### Collected data entries
/---

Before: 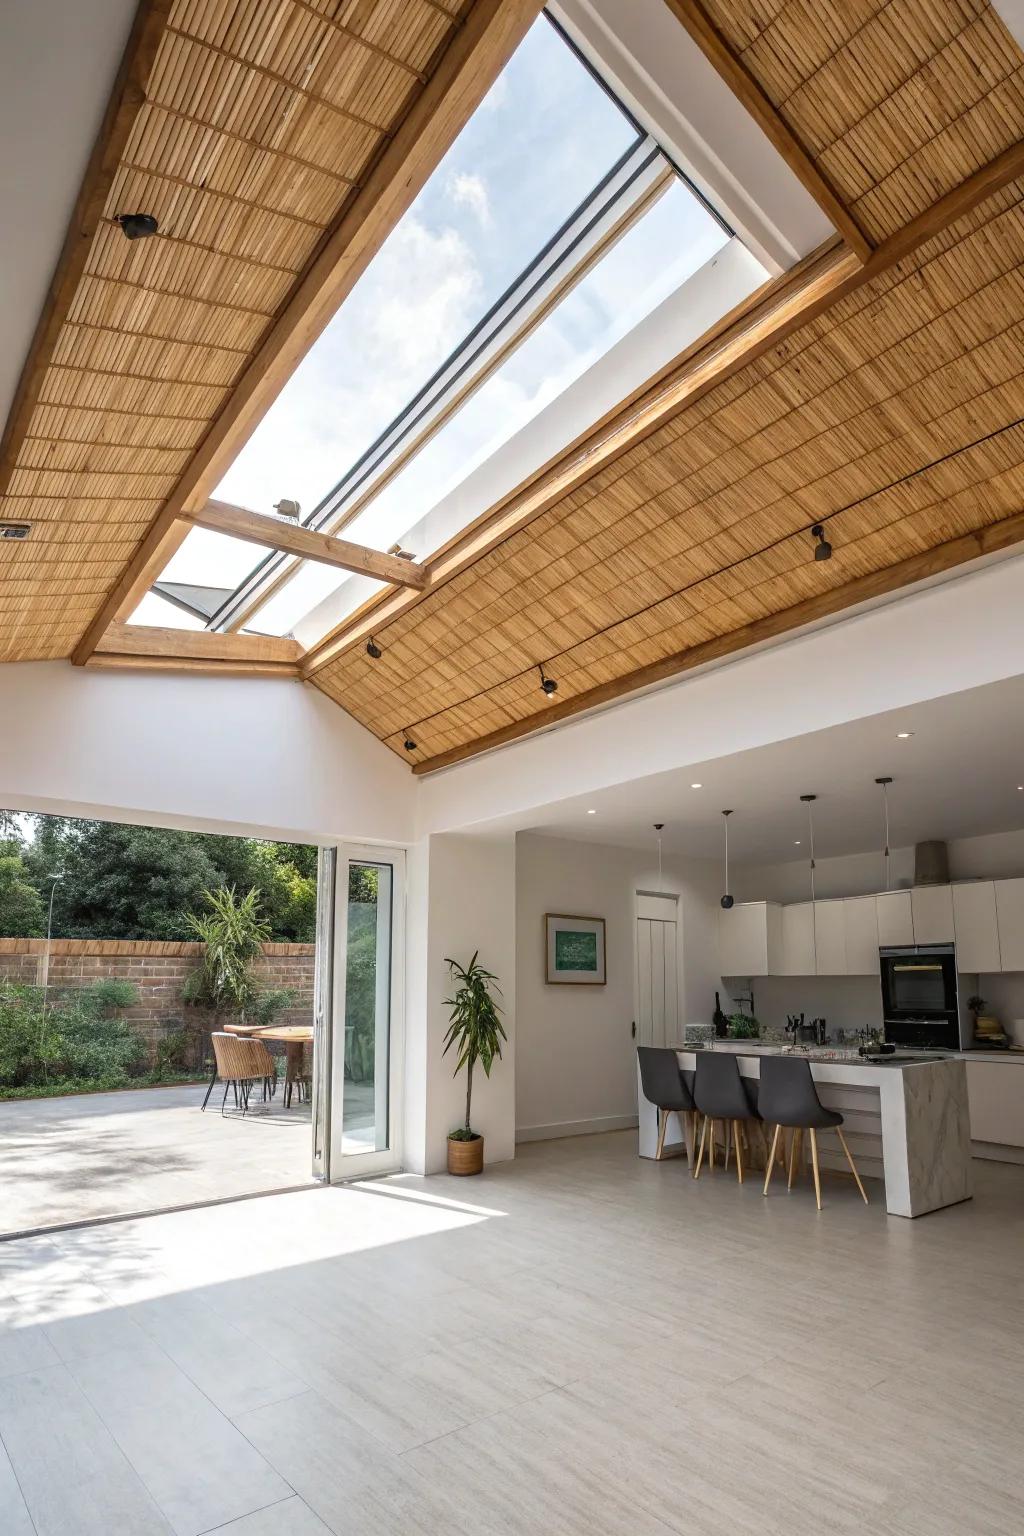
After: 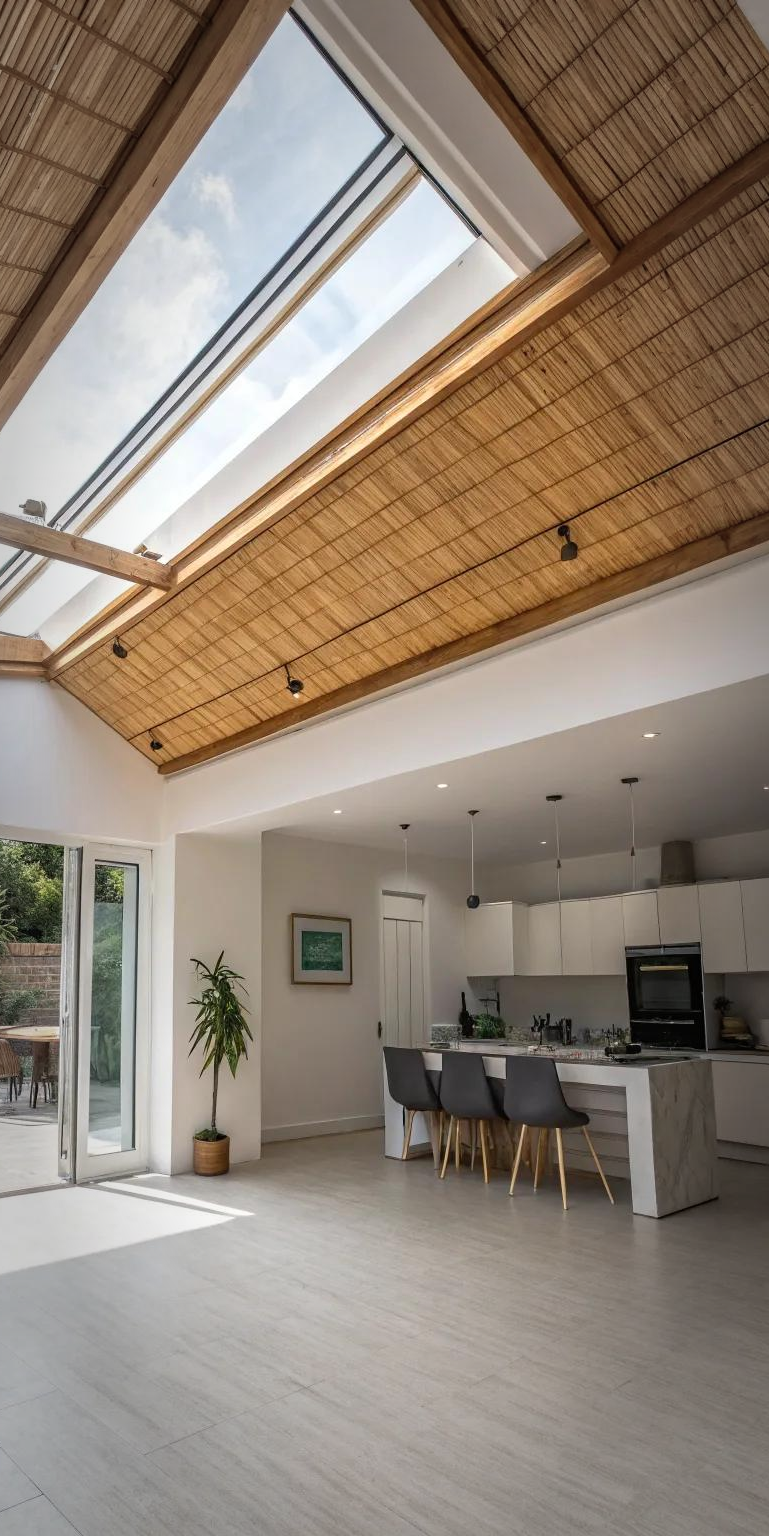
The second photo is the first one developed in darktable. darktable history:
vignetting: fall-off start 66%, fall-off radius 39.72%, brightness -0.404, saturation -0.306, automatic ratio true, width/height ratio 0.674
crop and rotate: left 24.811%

\---

Copy every text line of the listing above word for word, leaving out the pictures.

Before: 
After: 
The second photo is the first one developed in darktable. darktable history:
vignetting: fall-off start 66%, fall-off radius 39.72%, brightness -0.404, saturation -0.306, automatic ratio true, width/height ratio 0.674
crop and rotate: left 24.811%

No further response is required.